Diese Voraussetzungen sind bei den von der Antragstellerin zu 1) begehrten Gegenständen – einem Bügelbrett und einer Haushaltsleiter – erfüllt, sie gehören zum notwendigen Lebensunterhalt (ebenso VG Hannover, Beschl. v. 09.04.2003 - 3 B 1115/03 - (Bügelbrett); a. A.: HambOVG, Beschl. v. 04.10.2000 - 4 Bs 406/99 -, FEVS Bd. 53, 82 = info also 2001, 111 (Bügelbrett und Leiter); VG Braunschweig, Beschl. v. 20.02.2003 - 3 B 181/03 - (Bügelbrett)).
Die Ausstattung von Haushalten jeglicher Art, vor allem aber solcher mit Kindern, mit einem Bügelbrett ist heutzutage so allgemein üblich, dass von einer herrschenden Lebensgewohnheit gesprochen werden kann. Ein Bügelbrett dient nicht nur dem bequemen, sondern auch dem sicheren Arbeiten. Denn anders als eine schlichte Bügelauflage auf einem Tisch verrutscht es nicht und bietet eine zuverlässige Ablage für das Bügeleisen. Die von dem Verwaltungsgericht hervorgehobene Möglichkeit, auch unter ergonomisch günstigen Bedingungen im Sitzen an einem Küchentisch zu arbeiten, scheidet schon deshalb als allgemein anzunehmende Alternative aus, weil in vielen Küchen ein Sitzen an den Arbeitsflächen wegen Unterbauschränken gar nicht möglich ist.
Jedenfalls im Fall der Antragstellerin zu 1) ist auch ein sozialhilferechtlich anzuerkennender Bedarf für eine sichere Haushaltsleiter anzunehmen.

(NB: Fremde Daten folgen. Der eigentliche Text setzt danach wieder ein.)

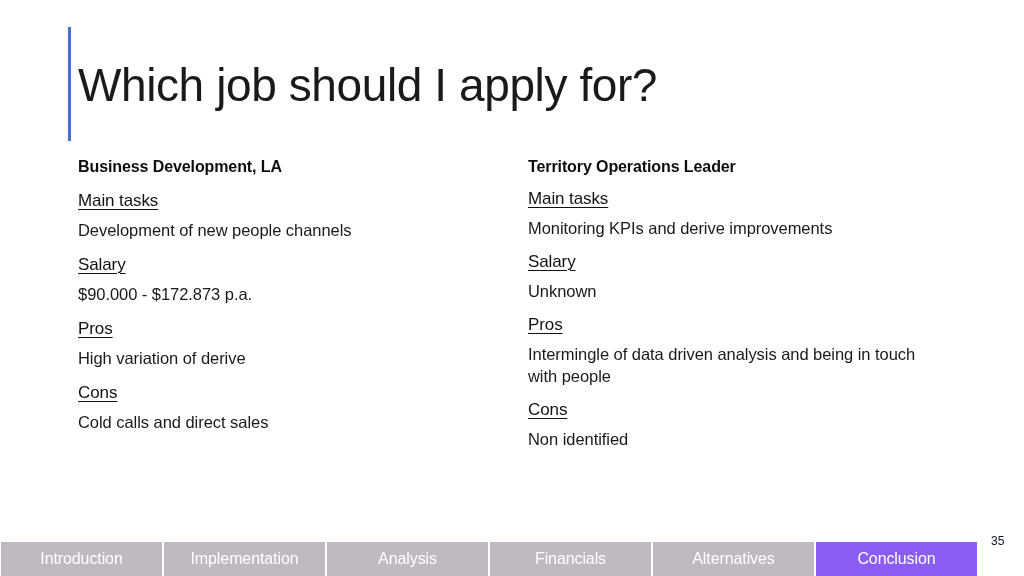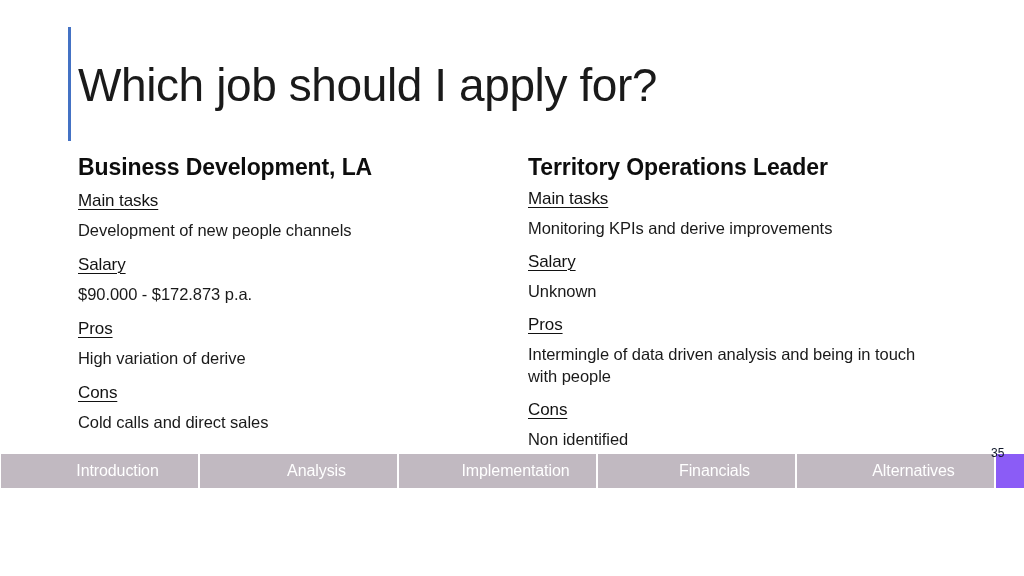"Which job should I apply" #slide { height: 488px -> 576px }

Sie ist unstreitig schon wegen ihrer geringen Körpergröße zum Fensterputzen und Gardinen Ab- und Aufhängen auf die Benutzung einer Aufstiegsmöglichkeit angewiesen. Es mag zwar sein, dass sie sich bisher mit einem Stuhl beholfen hat. Das widerspricht aber bekanntlich allen Sicherheitsempfehlungen, wie sie von Versicherungen, Berufsgenossenschaften und anderen mit Sicherheitsfragen befassten Organisationen regelmäßig gegeben werden. Auch ein vom Verwaltungsgericht empfohlener ungepolsterter Stuhl kann wegen der geringeren Standfläche und wegen des Fehlens jeglicher Rutschsicherung leichter wegrutschen und / oder umkippen als eine sicherheitsgeprüfte Haushaltsleiter. Es widerspräche dem Grundanliegen der Sozialhilfe, dem Empfänger der Hilfe die Führung eines der Würde des Menschen entsprechenden Lebens zu ermöglichen, ihm durch Verweigerung der Sicherheit dienender Haushaltsgegenstände höhere Risiken zuzumuten, als sie eine bedacht handelnde, nicht hilfebedürftige Person auf sich nimmt.
Da der Antragstellerin die weitere Haushaltsführung ohne die benötigten Gegenstände bis zu einer rechtskräftigen Entscheidung in einem Hauptsacheverfahren nicht zugemutet werden kann, ist der Erlass einer einstweiligen Anordnung gemäß § 123 Abs. 1 S. 2 VwGO geboten, auch wenn damit hier das Ergebnis eines Hauptsacheverfahrens vorweggenommen wird.